Les facteurs déterminant les migrations de main-d’œuvre en général sont de deux sortes : des facteurs d’appel (dans les pays d’accueil) et des « facteurs de rejet », qui poussent les travailleurs en dehors des marchés du travail nationaux (dans les pays d’origine).

Le premier facteur d’appel dans les pays d’accueil est évidemment celui des besoins de certains secteurs économiques comme le bâtiment, l’agriculture, les services de santé, l’informatique, etc. les économies des pays d’Europe ont besoin de flux réguliers de migrants pour rester compétitifs et maintenir leur croissance. L’Espagne, par exemple, a besoin de flux réguliers de travailleurs agricoles saisonniers que ses services de l’immigration d’ailleurs recrutent au Maroc même et ailleurs. Il faut noter à ce propos que les besoins en main-œuvre sont aussi bien ceux d’occupations réclamant de faibles compétences professionnelles (bâtiment, travaux publics, agriculture…) que de secteurs réclamant de hautes compétences (informatique, services médicaux, etc.).
Un autre facteur d’appel dans les pays d’accueil est le vieillissement de la population. Selon la Commission européenne, entre 2010 et 2030, si les niveaux d'immigration actuels se maintiennent, la population économiquement active, et la population tout court, diminueront considérablement. Les quatre grands pays européens (Allemagne, France, Royaume-Uni et Italie) devraient, pour maintenir leur population à son niveau actuel, accueillir de plus grands nombres étrangers.
Les économies des pays d’accueil ont besoin de flux réguliers de migrants aussi parce que les systèmes de sécurité sociale ont besoin de nouveaux cotisants pour équilibrer leurs comptes et pouvoir prendre en charge le nombre toujours croissant de retraités à prendre en charge.

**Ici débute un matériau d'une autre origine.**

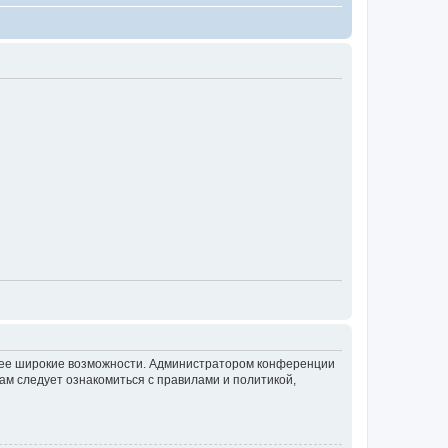
олее широкие возможности. Администратором конференции
ам следует ознакомиться с правилами и политикой,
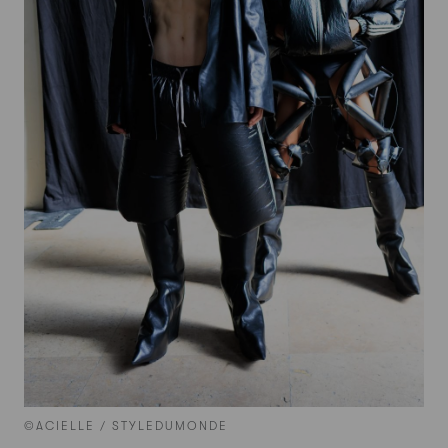
©ACIELLE / STYLEDUMONDE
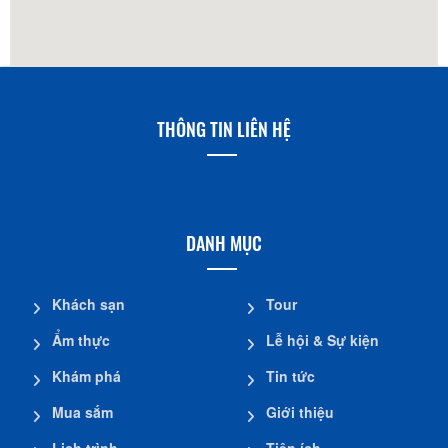
THÔNG TIN LIÊN HỆ
DANH MỤC
Khách sạn
Tour
Ẩm thực
Lễ hội & Sự kiện
Khám phá
Tin tức
Mua sắm
Giới thiệu
Lịch trình
Tiện ích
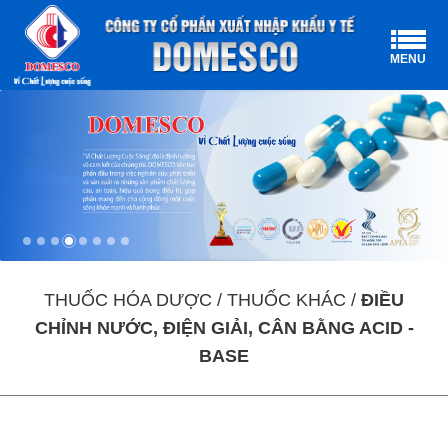
MENU
THUỐC HÓA DƯỢC / THUỐC KHÁC /
ĐIỀU
CHỈNH NƯỚC, ĐIỆN GIẢI, CÂN BẰNG ACID -
BASE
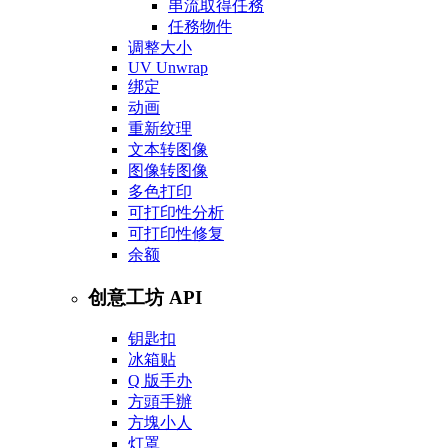
串流取得任務
任務物件
调整大小
UV Unwrap
绑定
动画
重新纹理
文本转图像
图像转图像
多色打印
可打印性分析
可打印性修复
余额
创意工坊 API
钥匙扣
冰箱贴
Q 版手办
方頭手辦
方塊小人
灯罩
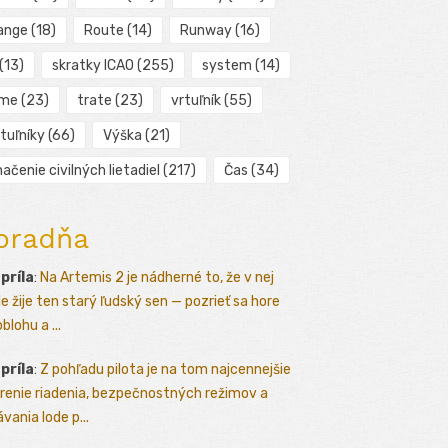
ange
(18)
Route
(14)
Runway
(16)
(13)
skratky ICAO
(255)
system
(14)
ime
(23)
trate
(23)
vrtuľník
(55)
tuľníky
(66)
Výška
(21)
ačenie civilných lietadiel
(217)
Čas
(34)
oradňa
apríla
:
Na Artemis 2 je nádherné to, že v nej
le žije ten starý ľudský sen — pozrieť sa hore
blohu a ...
apríla
:
Z pohľadu pilota je na tom najcennejšie
renie riadenia, bezpečnostných režimov a
vania lode p...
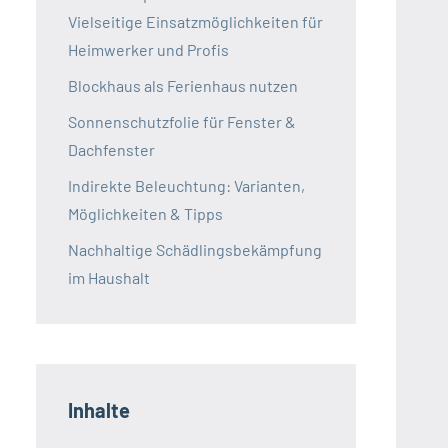
Vielseitige Einsatzmöglichkeiten für
Heimwerker und Profis
Blockhaus als Ferienhaus nutzen
Sonnenschutzfolie für Fenster &
Dachfenster
Indirekte Beleuchtung: Varianten,
Möglichkeiten & Tipps
Nachhaltige Schädlingsbekämpfung
im Haushalt
Inhalte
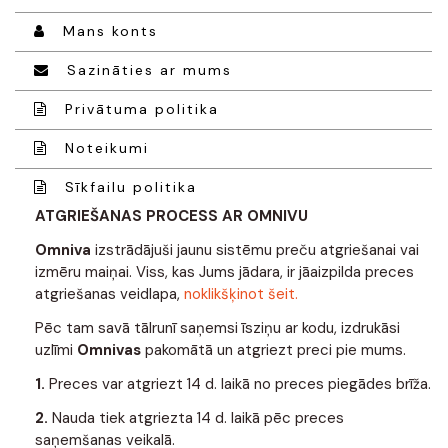
Mans konts
Sazināties ar mums
Privātuma politika
Noteikumi
Sīkfailu politika
ATGRIEŠANAS PROCESS AR OMNIVU
Omniva
izstrādājuši jaunu sistēmu preču atgriešanai vai
izmēru maiņai. Viss, kas Jums jādara, ir jāaizpilda preces
atgriešanas veidlapa,
noklikšķinot šeit.
Pēc tam savā tālrunī saņemsi īsziņu ar kodu, izdrukāsi
uzlīmi
Omnivas
pakomātā un atgriezt preci pie mums.
1.
Preces var atgriezt 14 d. laikā no preces piegādes brīža.
2.
Nauda tiek atgriezta 14 d. laikā pēc preces
saņemšanas veikalā.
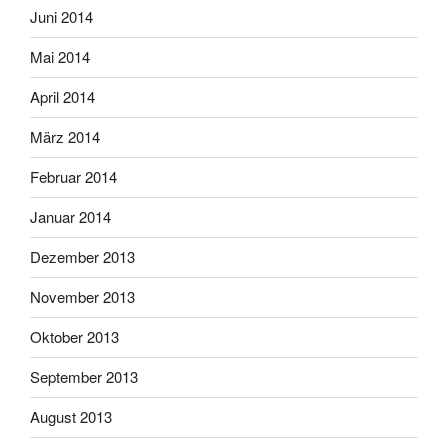
Juni 2014
Mai 2014
April 2014
März 2014
Februar 2014
Januar 2014
Dezember 2013
November 2013
Oktober 2013
September 2013
August 2013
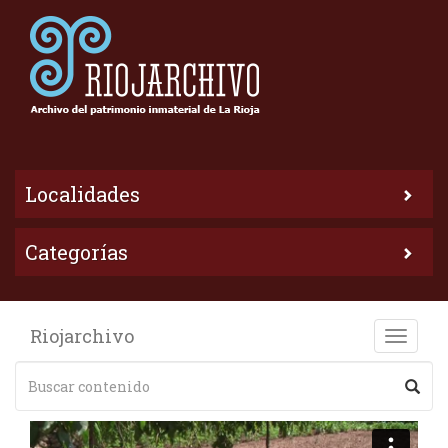
Localidades
Categorías
Riojarchivo
Toggle
naviga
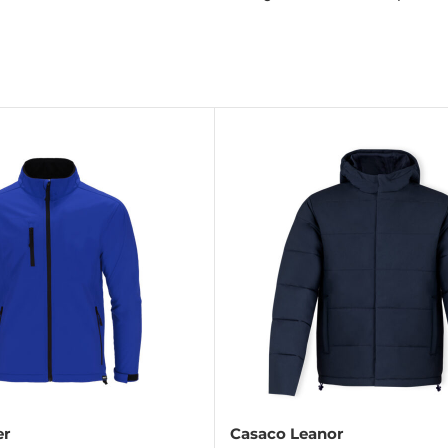
er
Casaco Leanor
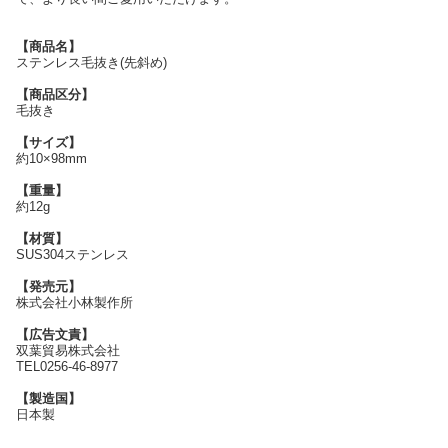
【商品名】
ステンレス毛抜き(先斜め)
【商品区分】
毛抜き
【サイズ】
約10×98mm
【重量】
約12g
【材質】
SUS304ステンレス
【発売元】
株式会社小林製作所
【広告文責】
双葉貿易株式会社
TEL0256-46-8977
【製造国】
日本製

Ceci concernant les facteurs d’appel. Pour les « facteurs de rejet », dans les pays d’origine, on peut citer évidemment le chômage, le sous-emploi et la pauvreté. Ces facteurs poussent une partie de la population en âge de travailler à chercher du travail en dehors de son propre pays. Les pays du sud de la Méditerranée connaissent un véritable problème de chômage, en particulier des diplômés, ainsi qu’un sous-emploi endémique. Les deux se manifestent dans la pauvreté.

Il y une thèse qui affirme que la migration n’est pas déterminée par les seuls facteurs économiques (l’offre et la demande de main-d’œuvre) mais aussi par des facteurs tels que les réseaux que constituent les migrants. Certaines régions des pays d’origine des migrants seraient plus que d’autres des régions d’émigration de par le fait des réseaux que leurs migrants constituent. Ceci est vrai dans une certaine mesure. Il y a des réseaux de migrations qui facilitent le départ de nouveaux migrants issus de la même région, du même village, etc. Mais, à mon sens, les facteurs économiques demeurent déterminants en dernière instance. Les réseaux mettent à leur profit les opportunités de migration qui se présentent dans les pays d’accueil. Autrement, pourquoi c’est tel pays ou région riche et non pas tel autre pauvre, qui reçoit les travailleurs migrants? Ceci ne revient pas à nier que les réseaux peuvent parfois produire un excédent de travailleurs par rapport à la demande existante.

L’émigration clandestine est souvent soulignée comme un vecteur de dangers multiples pour les pays d’accueil, ceux européens. Quelle est, selon vous, l’ampleur réelle de ce phénomène au-delà de l’usage politique qui peut en être fait ?
Nous parlons à l’OIT de « migration irrégulière » et non « clandestine ». La migration irrégulière préoccupe aussi bien les pays d’accueil que ceux d’origine. Les tragédies de la migration irrégulière sont évidentes et pénibles. Seulement, il faut reconnaître que la proportion des migrants qui arrivent dans les pays d’accueil dans les tristement fameuses « embarcations de fortune » est réduite. On parle de 10 % seulement par rapport à l’ensemble de la migration irrégulière. La plupart des migrants irréguliers arrivent le plus légalement du monde, par l’aéroport, mais ne retournent pas dans leur pays à l’expiration de la durée de leur séjour légal.